__RECORDS SHOWN__:

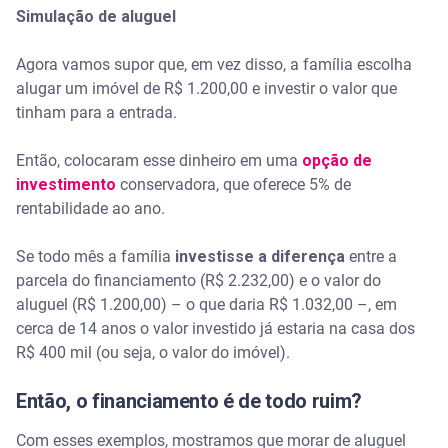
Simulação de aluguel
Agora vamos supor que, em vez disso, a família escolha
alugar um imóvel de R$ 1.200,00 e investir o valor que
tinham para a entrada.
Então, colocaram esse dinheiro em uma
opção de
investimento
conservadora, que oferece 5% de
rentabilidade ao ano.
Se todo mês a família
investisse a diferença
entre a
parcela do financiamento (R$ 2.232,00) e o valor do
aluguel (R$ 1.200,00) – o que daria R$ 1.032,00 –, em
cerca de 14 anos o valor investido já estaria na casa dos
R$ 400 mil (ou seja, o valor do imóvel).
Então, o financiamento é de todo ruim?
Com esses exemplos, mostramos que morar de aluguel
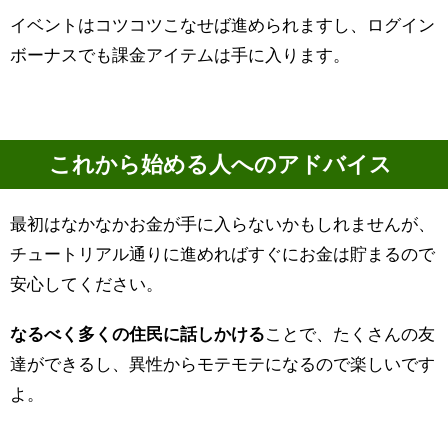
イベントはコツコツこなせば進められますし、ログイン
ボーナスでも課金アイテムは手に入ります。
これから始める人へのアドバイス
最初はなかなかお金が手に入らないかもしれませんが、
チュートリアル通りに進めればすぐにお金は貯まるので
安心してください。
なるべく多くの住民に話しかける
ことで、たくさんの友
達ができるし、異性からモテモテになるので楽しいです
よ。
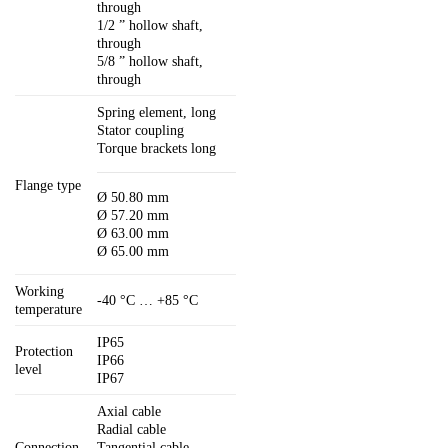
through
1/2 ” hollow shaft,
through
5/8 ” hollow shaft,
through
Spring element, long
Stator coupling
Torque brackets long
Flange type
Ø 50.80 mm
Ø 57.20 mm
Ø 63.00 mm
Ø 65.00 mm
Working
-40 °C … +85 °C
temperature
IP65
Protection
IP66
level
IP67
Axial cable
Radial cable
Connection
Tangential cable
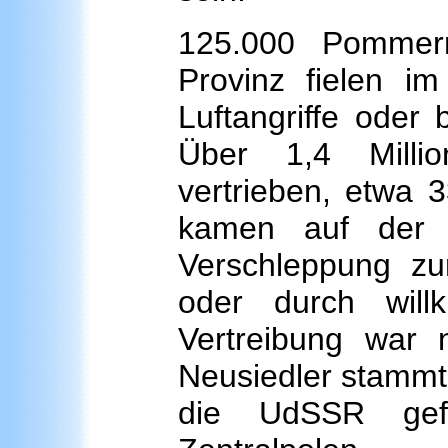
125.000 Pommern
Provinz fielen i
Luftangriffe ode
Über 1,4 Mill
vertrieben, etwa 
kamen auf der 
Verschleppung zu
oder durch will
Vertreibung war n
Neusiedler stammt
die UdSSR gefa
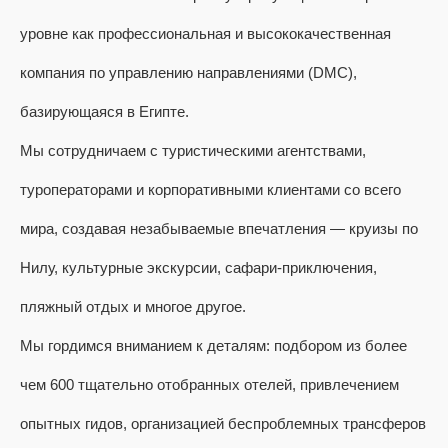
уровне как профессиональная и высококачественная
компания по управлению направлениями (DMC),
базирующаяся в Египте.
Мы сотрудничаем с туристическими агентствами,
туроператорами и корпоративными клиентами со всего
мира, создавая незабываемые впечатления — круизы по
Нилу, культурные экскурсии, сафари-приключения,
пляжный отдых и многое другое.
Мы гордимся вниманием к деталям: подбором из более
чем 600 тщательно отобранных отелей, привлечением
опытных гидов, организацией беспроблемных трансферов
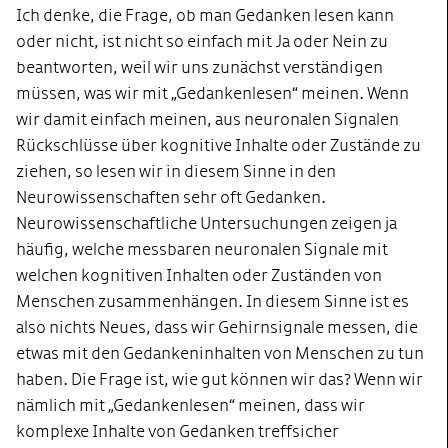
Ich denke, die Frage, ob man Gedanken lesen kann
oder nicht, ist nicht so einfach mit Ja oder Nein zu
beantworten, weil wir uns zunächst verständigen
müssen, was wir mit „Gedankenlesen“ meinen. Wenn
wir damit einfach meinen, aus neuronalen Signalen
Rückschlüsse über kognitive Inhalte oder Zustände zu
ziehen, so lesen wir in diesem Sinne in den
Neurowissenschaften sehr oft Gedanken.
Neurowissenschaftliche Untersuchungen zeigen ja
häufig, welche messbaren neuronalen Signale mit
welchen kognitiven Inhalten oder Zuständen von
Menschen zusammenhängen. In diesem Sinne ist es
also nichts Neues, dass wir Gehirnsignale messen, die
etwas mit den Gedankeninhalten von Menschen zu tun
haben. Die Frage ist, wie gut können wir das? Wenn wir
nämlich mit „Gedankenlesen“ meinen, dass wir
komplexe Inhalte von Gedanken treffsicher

__DIRECTIVE__:
Copy out, word for word, the lines of the listing starting with the line that contains "Ich denke, die" and continuing through the last line of the listing, including both of those lines.

__ANSWER BOX__:
Ich denke, die Frage, ob man Gedanken lesen kann
oder nicht, ist nicht so einfach mit Ja oder Nein zu
beantworten, weil wir uns zunächst verständigen
müssen, was wir mit „Gedankenlesen“ meinen. Wenn
wir damit einfach meinen, aus neuronalen Signalen
Rückschlüsse über kognitive Inhalte oder Zustände zu
ziehen, so lesen wir in diesem Sinne in den
Neurowissenschaften sehr oft Gedanken.
Neurowissenschaftliche Untersuchungen zeigen ja
häufig, welche messbaren neuronalen Signale mit
welchen kognitiven Inhalten oder Zuständen von
Menschen zusammenhängen. In diesem Sinne ist es
also nichts Neues, dass wir Gehirnsignale messen, die
etwas mit den Gedankeninhalten von Menschen zu tun
haben. Die Frage ist, wie gut können wir das? Wenn wir
nämlich mit „Gedankenlesen“ meinen, dass wir
komplexe Inhalte von Gedanken treffsicher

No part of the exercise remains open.